===== MATERIAL PROVIDED =====

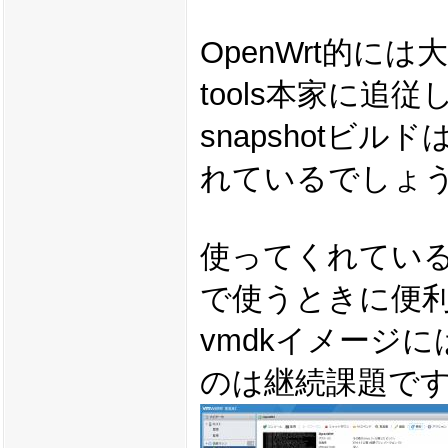
OpenWrt的に
tools本家に追
snapshot
れているでしょ
使ってくれている
で使うときに便
vmdkイメージ
のは継続課題で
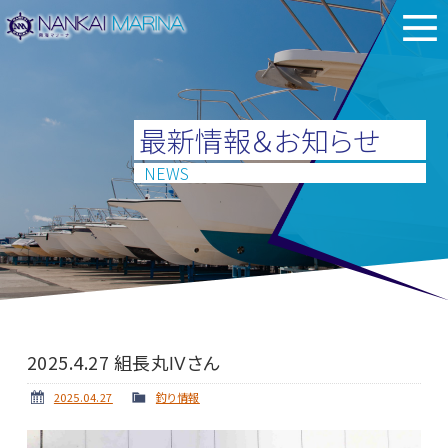
最新情報＆お知らせ
NEWS
2025.4.27 組長丸Ⅳさん
2025.04.27
釣り情報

=====

TASK DETAILS: Without copying any images, transcribe the records exactly as they stand.

REPLY TO THE EXERCISE:
OpenWrt的に
tools本家に追
snapshot
れているでしょ
使ってくれている
で使うときに便
vmdkイメージ
のは継続課題で
最新情報＆お知らせ
NEWS
2025.4.27 組長丸Ⅳさん
2025.04.27
釣り情報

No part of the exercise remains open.